---------- Vorliegender Text

Meine Reise in die Philippinen: Dem Taifun ganz nah – doch der Haiyan-Katastrophe verdammt fern

Während ich in eines der schönsten Länder der Erde fliege, nähert sich der Monster-Taifun. Zwei Tage nach meiner Landung in Manila wütet Haiyan über den Philippinen. Wir reisen dennoch weiter nach Palawan. Wir erkunden die Inselgruppe, die nach dem Sturm ohne Internet ist. Zurück in der Hauptstadt ergänzt sich die Freude über eine großartige Zeit in den Tropen mit der Trauer über ein großes Unglück. Eine Geschichte darüber, wie man zum falschen Moment am rechten Ort sein kann 

von Dirk Lehmann

der regen zieht auf

Eine graue Wand über dem Wasser: Da kommt eine Regenfront über das Meer

Subasko heißt das Phänomen im Philippinischen. Es ist typisch nach einem Taifun. Und es geht schnell: Erst kommt der Regen, er ist seicht und warm. So ist er hier oft, und tatsächlich sieht man auf Palawan hin und wieder Frauen, die sich in einem solchen Guss die Haare waschen.

--------------------
---------- Gezeigte Daten

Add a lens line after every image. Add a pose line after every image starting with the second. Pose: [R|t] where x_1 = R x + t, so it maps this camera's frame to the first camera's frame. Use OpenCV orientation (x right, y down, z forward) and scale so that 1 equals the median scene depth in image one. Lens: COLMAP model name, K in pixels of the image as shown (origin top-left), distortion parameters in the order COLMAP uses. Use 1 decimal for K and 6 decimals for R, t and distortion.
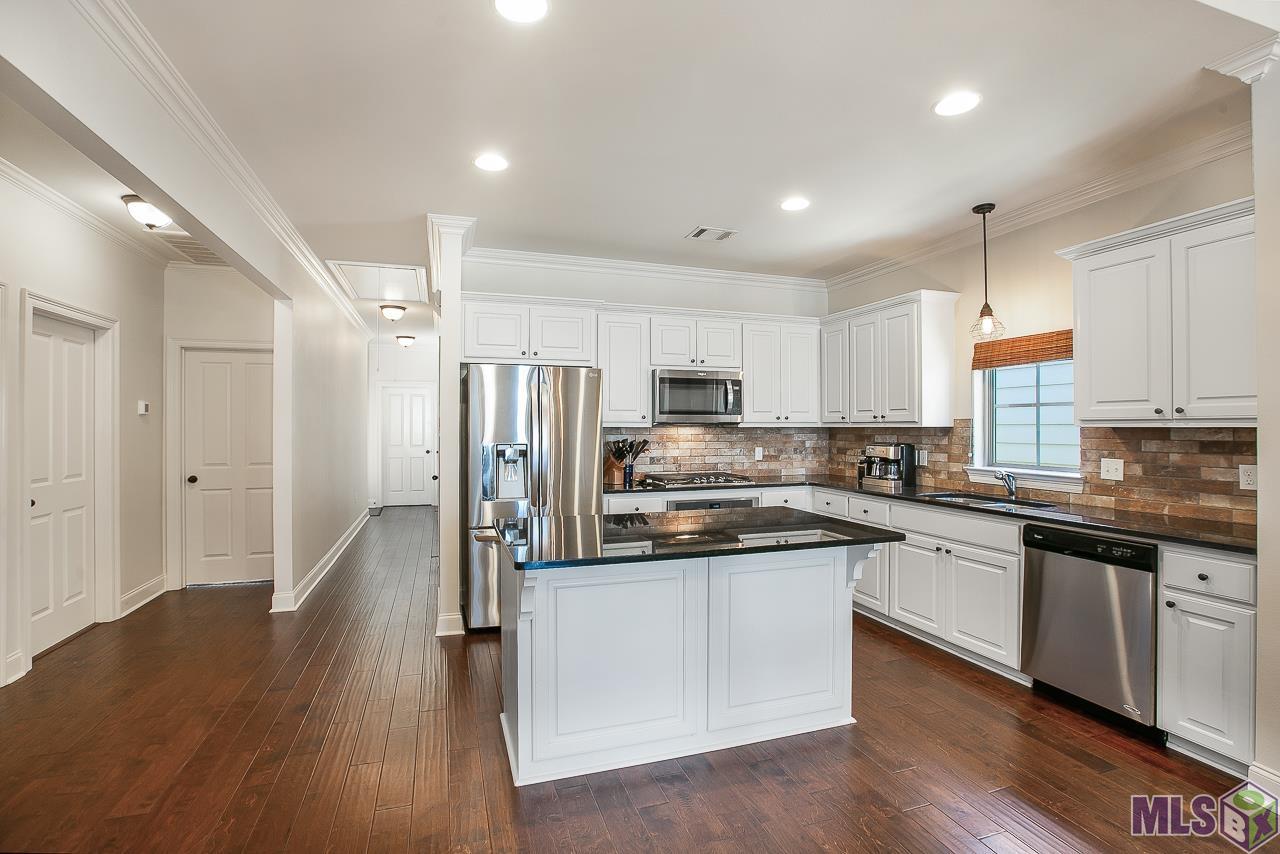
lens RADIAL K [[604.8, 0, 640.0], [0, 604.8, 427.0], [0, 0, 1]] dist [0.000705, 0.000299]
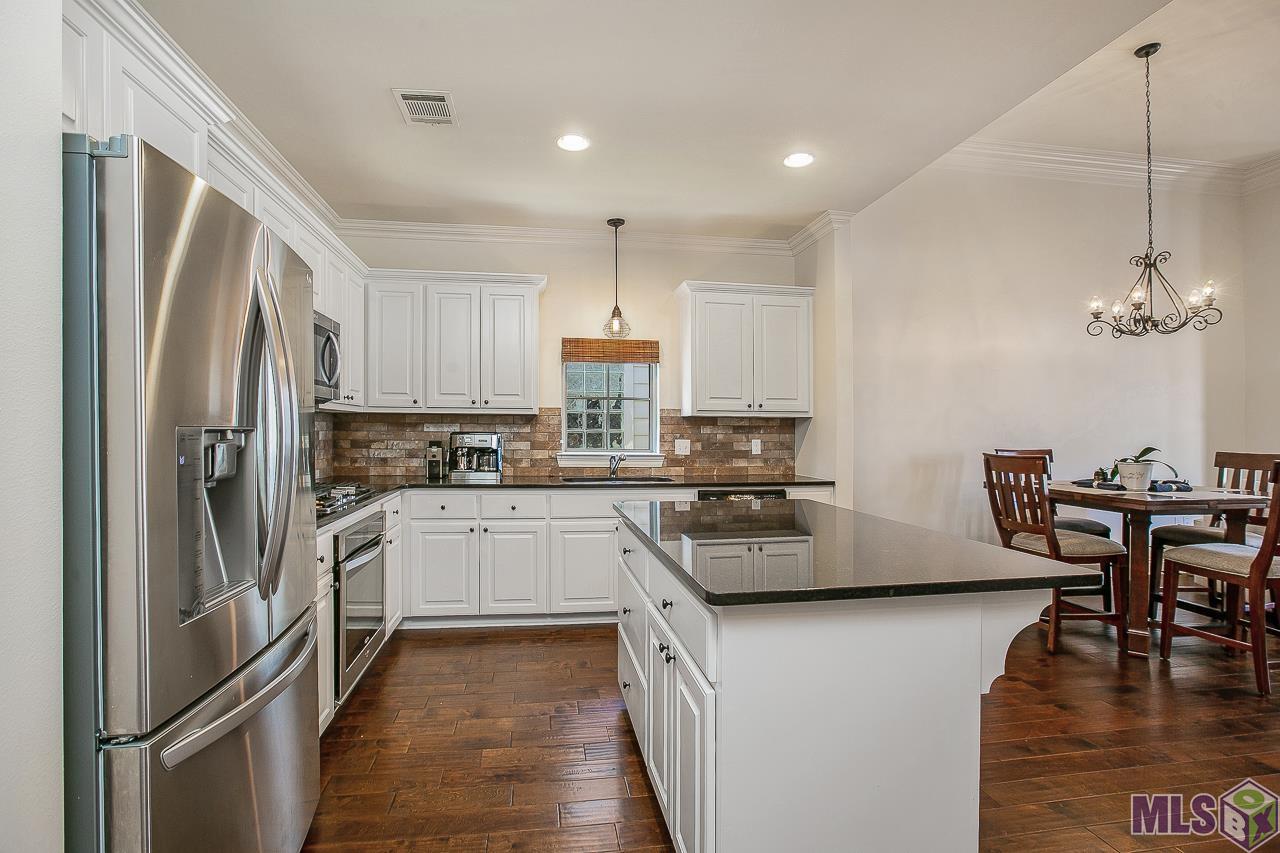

--------------------

▸ Zur Aufgabe: Schreibe den Reisebericht über die Philippinen zur Zeit des Taifuns Haiyan im selben Stil weiter und knüpfe dabei an seinen letzten Satz an.

▸ Ergebnis der Aufgabe:
Doch dieser Regen ist anders. Schnell nimmt er an Intensität zu, der Wind wird stärker. Während die Gäste des idyllisch auf einer einsamen Mini-Insel vor der Provinzstadt El Nido gelegenen Resorts zum Mittagessen sitzen, stürzen plötzlich unglaubliche Wassermassen vom Himmel. Der Horizont scheint sich aufzulösen, Gewittergrollen, Blitze. Hektisch lassen die Hotel-Angestellten die Bast-Rollos herunter. Die sind der einzige Schutz für die offenen Räume gegen das Unwetter. Der Wind nimmt weiter zu, hilflos wuseln die Hotelangestellten mit Handtüchern gegen das Wasser an.

der Sturm wird angekündigt   im Fernsehen wird darüber berichtet
Die Vorboten einer Naturkatastrophe: Monster-Taifun Haiyan in den Medien

Ein Subasko verhält sich zum Taifun wie ein Nachbeben zum Erdbeben. Mit gnadenloser Präzision folgt es der Katastrophe und erwischt die ohnehin Schutzlosen. Subasko ist ein Wort, das ich in den vergangenen Tagen in den Philippinen gelernt habe. Der andere Begriff, den ich hier meinem Wortschatz hinzufügen muss, heißt Monster-Taifun. Der hat aus einer organisierten Traumreise einen Trip gemacht, der das Potential hat zu traumatisieren. Und doch ist es auch ein learning, diese Normalität zu leben.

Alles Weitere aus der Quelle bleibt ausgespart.